Testo di lettura.
== == ==

Il Natale infatti è la festa cristiana più universalmente riconosciuta, e Gesù Bambino commuove anche gli atei, mentre alcuni evangelisti lo trascurano e altre nostre feste cristiane sono altrettanto ignorate, come il 25 marzo: ossia l’incarnazione, il vero primo momento in cui Gesù “habitavit in nobis”, quel primo momento in cui incominciò a vivere con noi nel seno di sua Madre. Gli Ebrei immaginavano gli angeli come adulti, noi li vediamo bambini e ci intenerisce ogni piccolo bambino nella sua fragile innocenza.

== == ==

Estratto dati.
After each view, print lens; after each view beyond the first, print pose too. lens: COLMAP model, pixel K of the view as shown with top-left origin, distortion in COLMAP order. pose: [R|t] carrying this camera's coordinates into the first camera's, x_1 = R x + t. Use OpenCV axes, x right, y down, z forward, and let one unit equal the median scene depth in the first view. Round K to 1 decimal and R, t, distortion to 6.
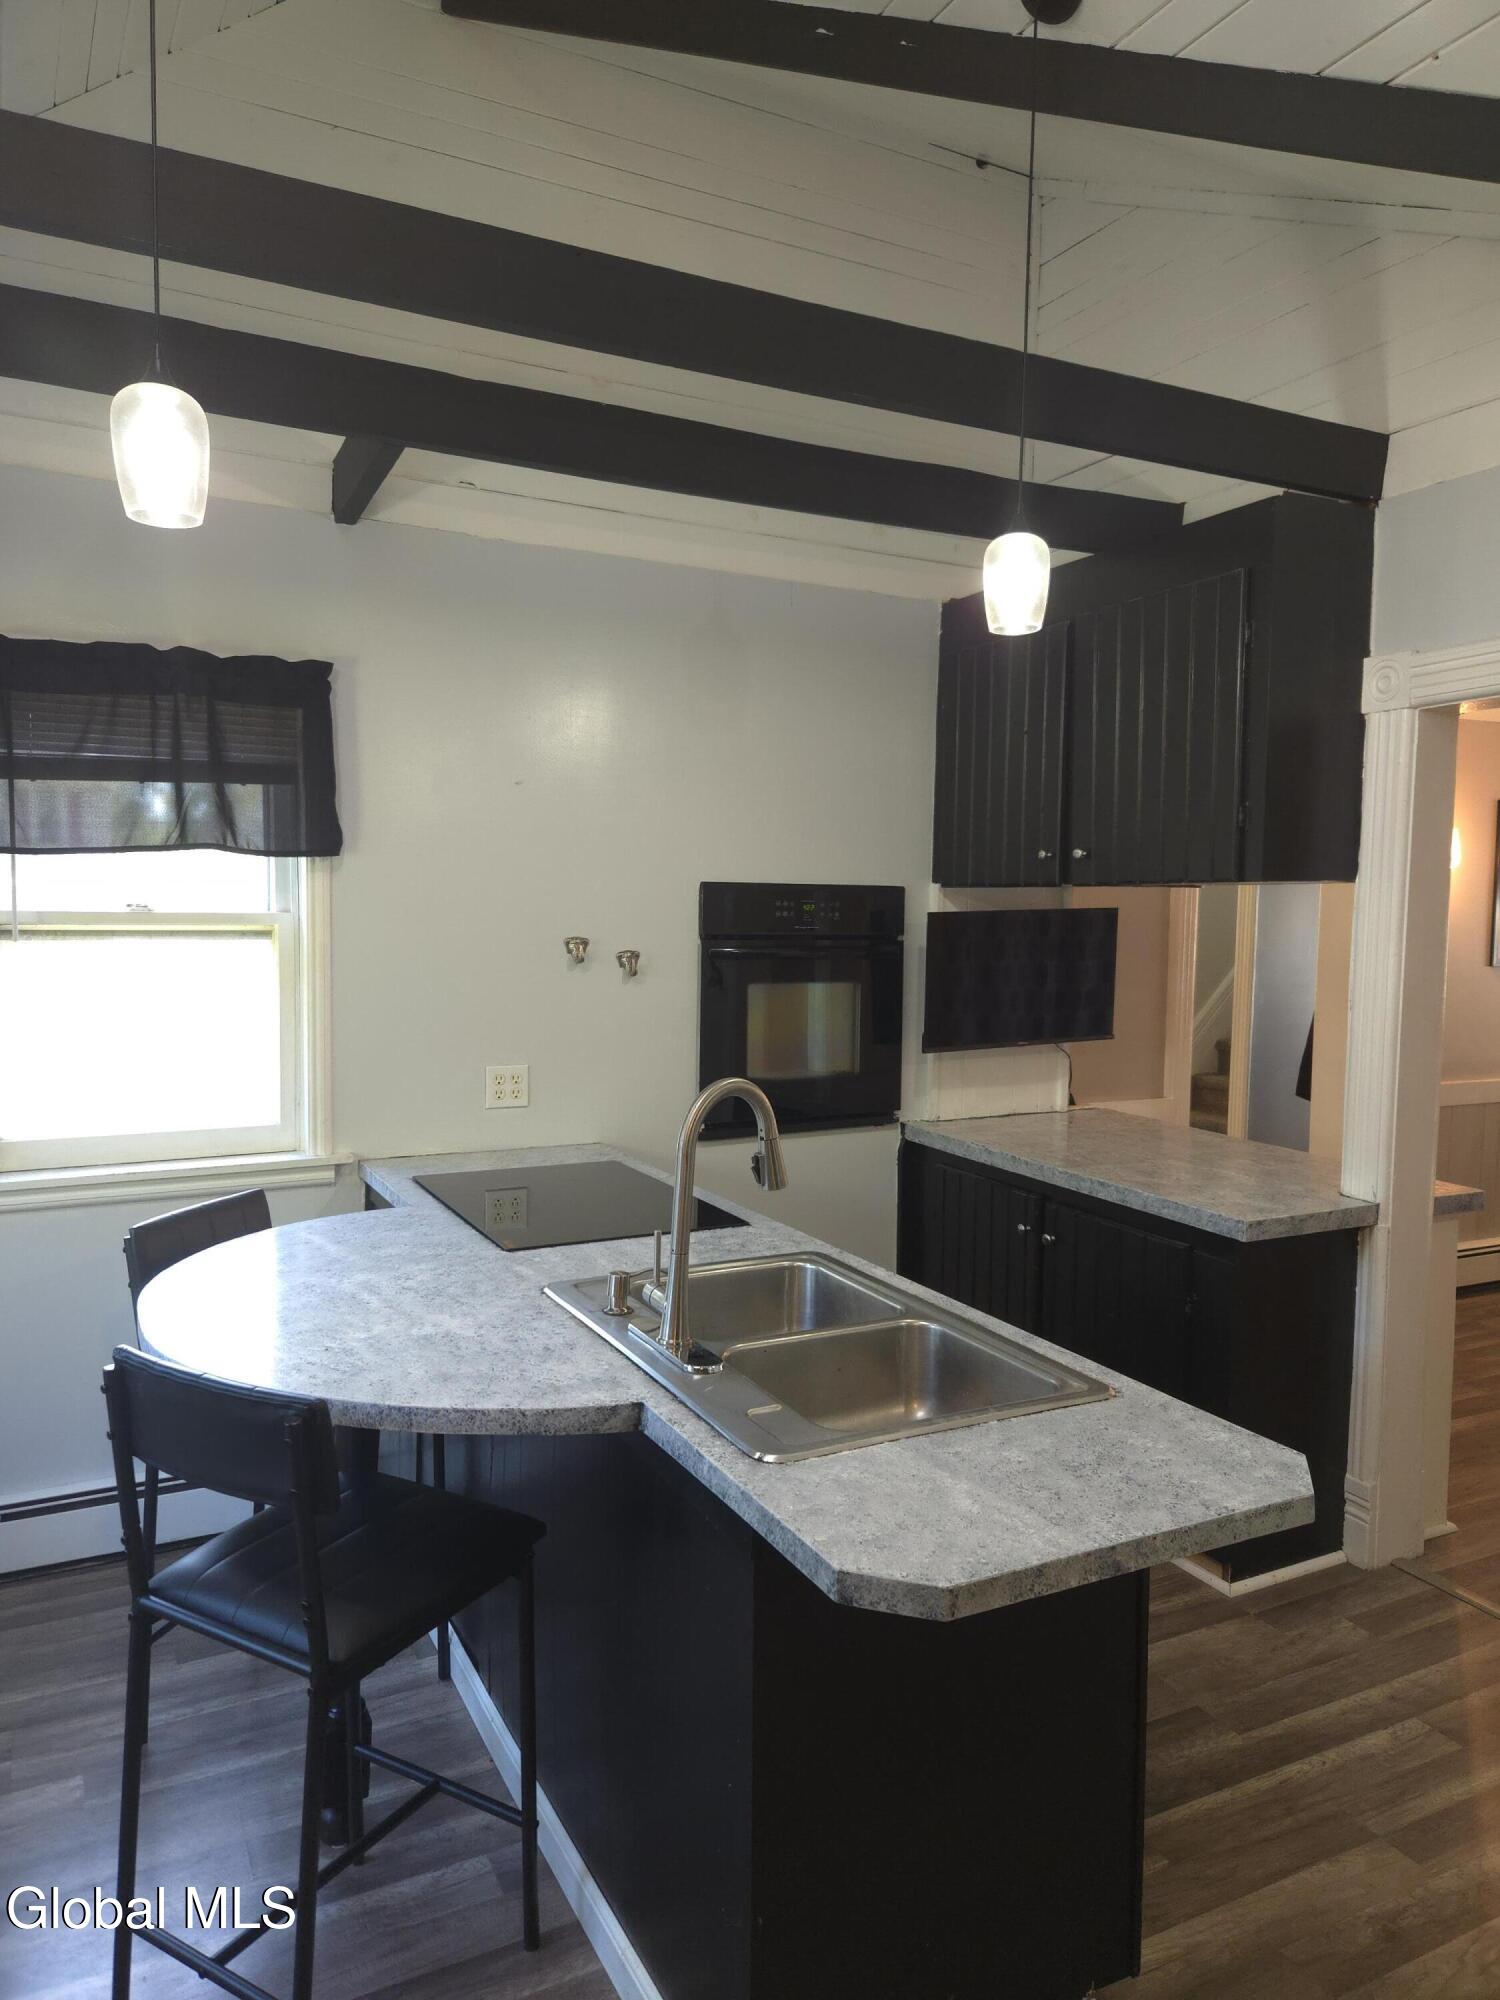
lens RADIAL K [[1349.0, 0, 747.3], [0, 1349.0, 998.9], [0, 0, 1]] dist [0.062776, -0.027620]
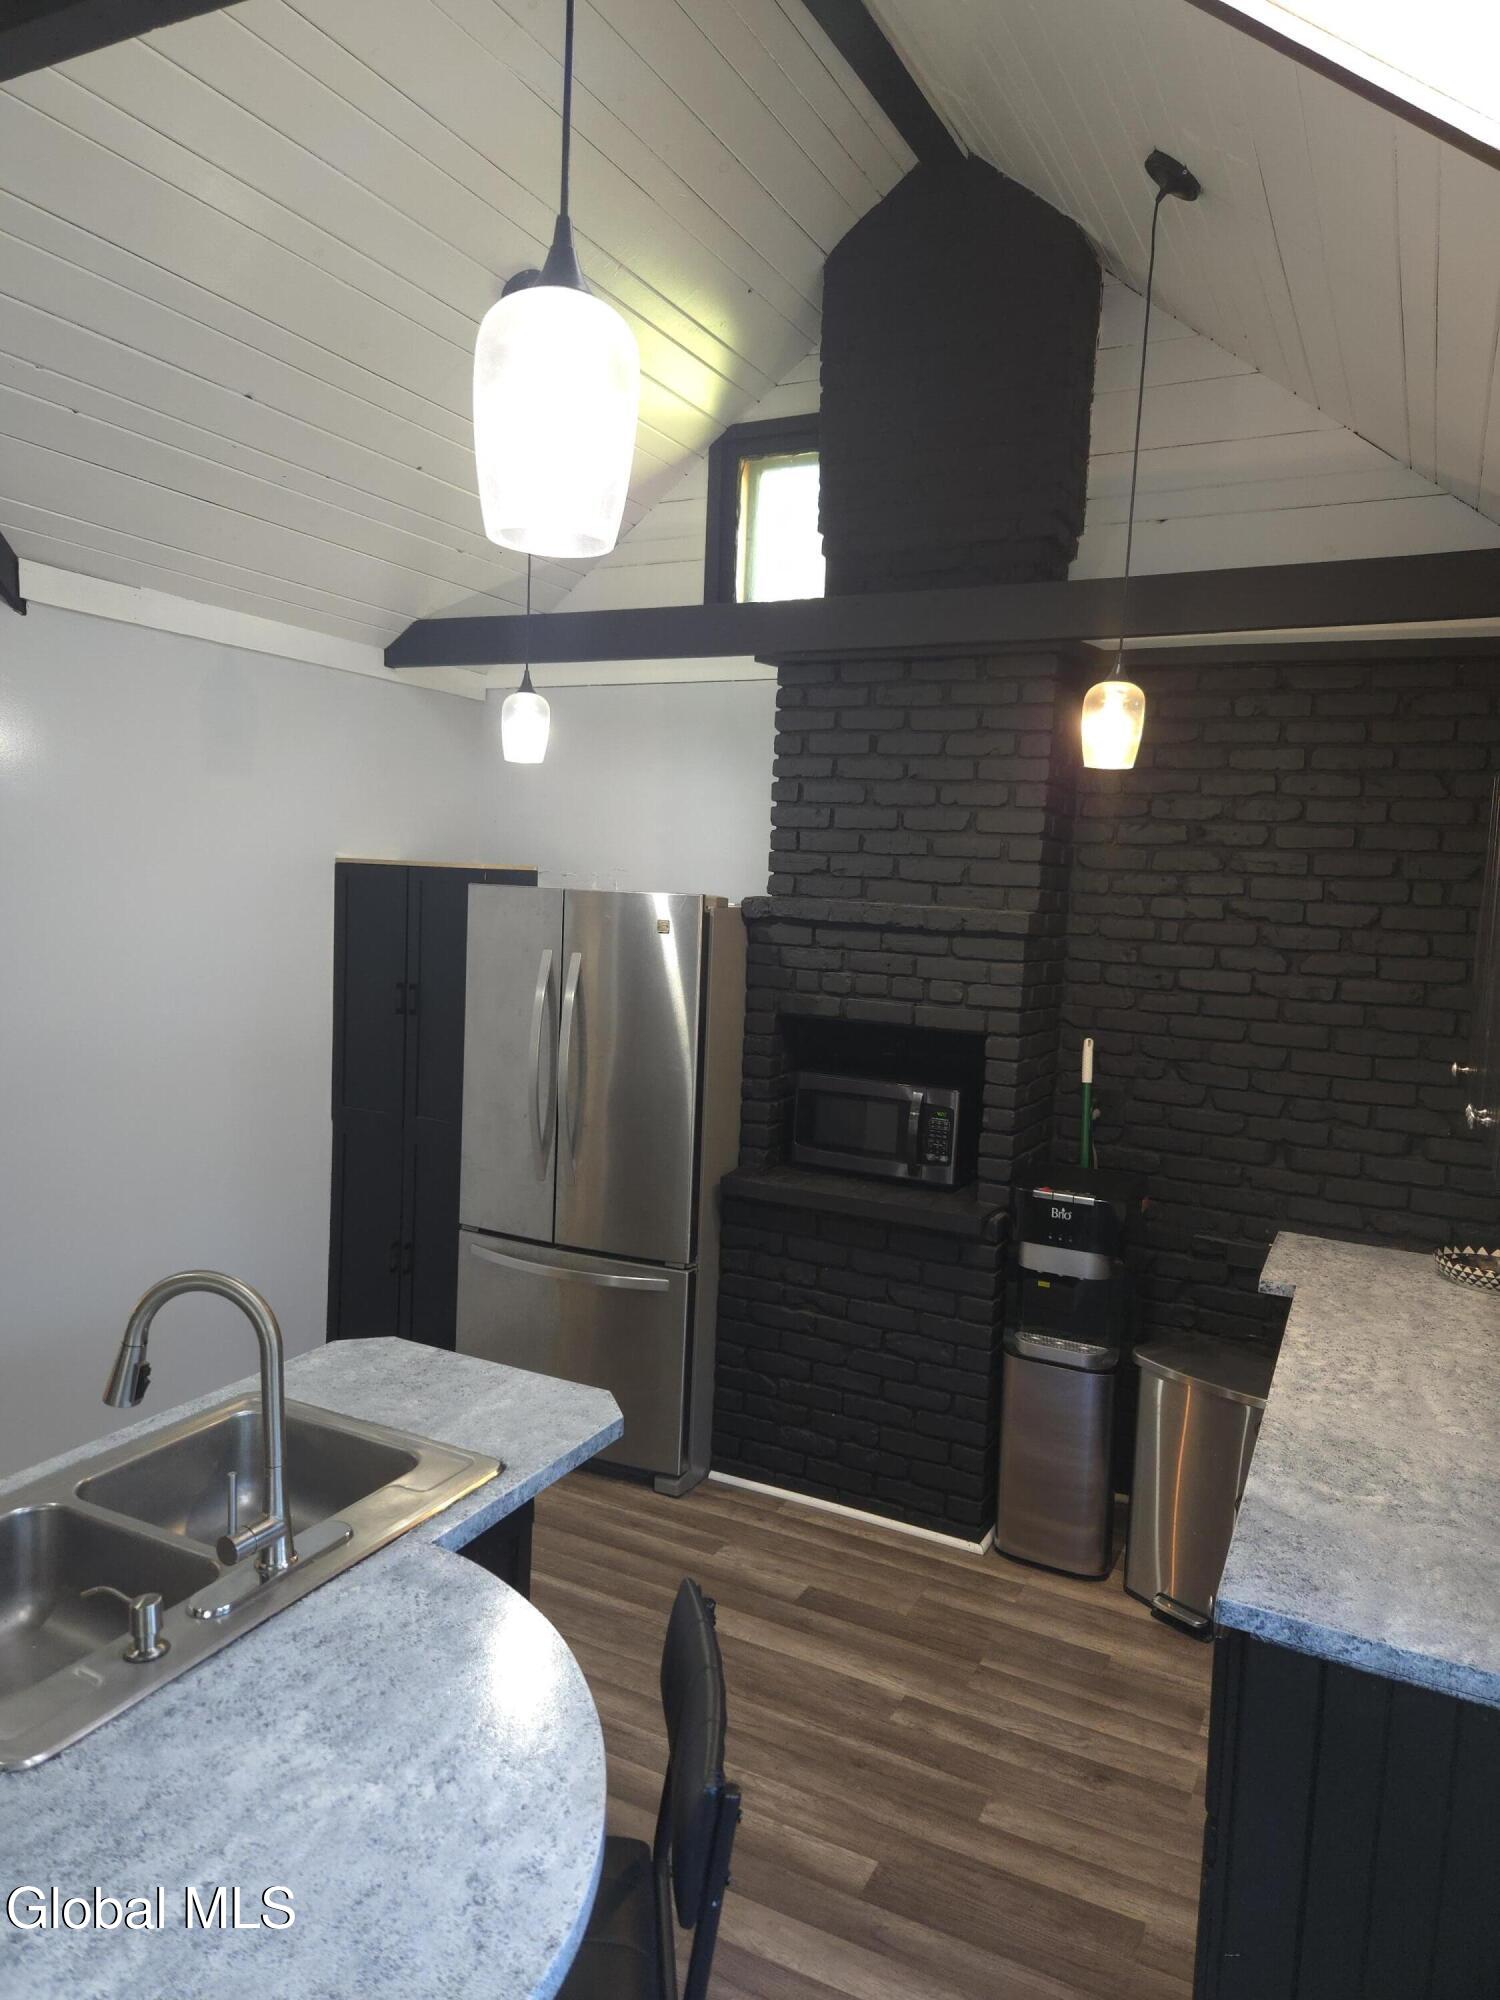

== == ==

Compito.
Trascrivi per intero il testo sul Natale, senza cambiare nulla. Le righe riportate qui sopra non servono.

Risultato.
Il Natale infatti è la festa cristiana più universalmente riconosciuta, e Gesù Bambino commuove anche gli atei, mentre alcuni evangelisti lo trascurano e altre nostre feste cristiane sono altrettanto ignorate, come il 25 marzo: ossia l’incarnazione, il vero primo momento in cui Gesù “habitavit in nobis”, quel primo momento in cui incominciò a vivere con noi nel seno di sua Madre. Gli Ebrei immaginavano gli angeli come adulti, noi li vediamo bambini e ci intenerisce ogni piccolo bambino nella sua fragile innocenza.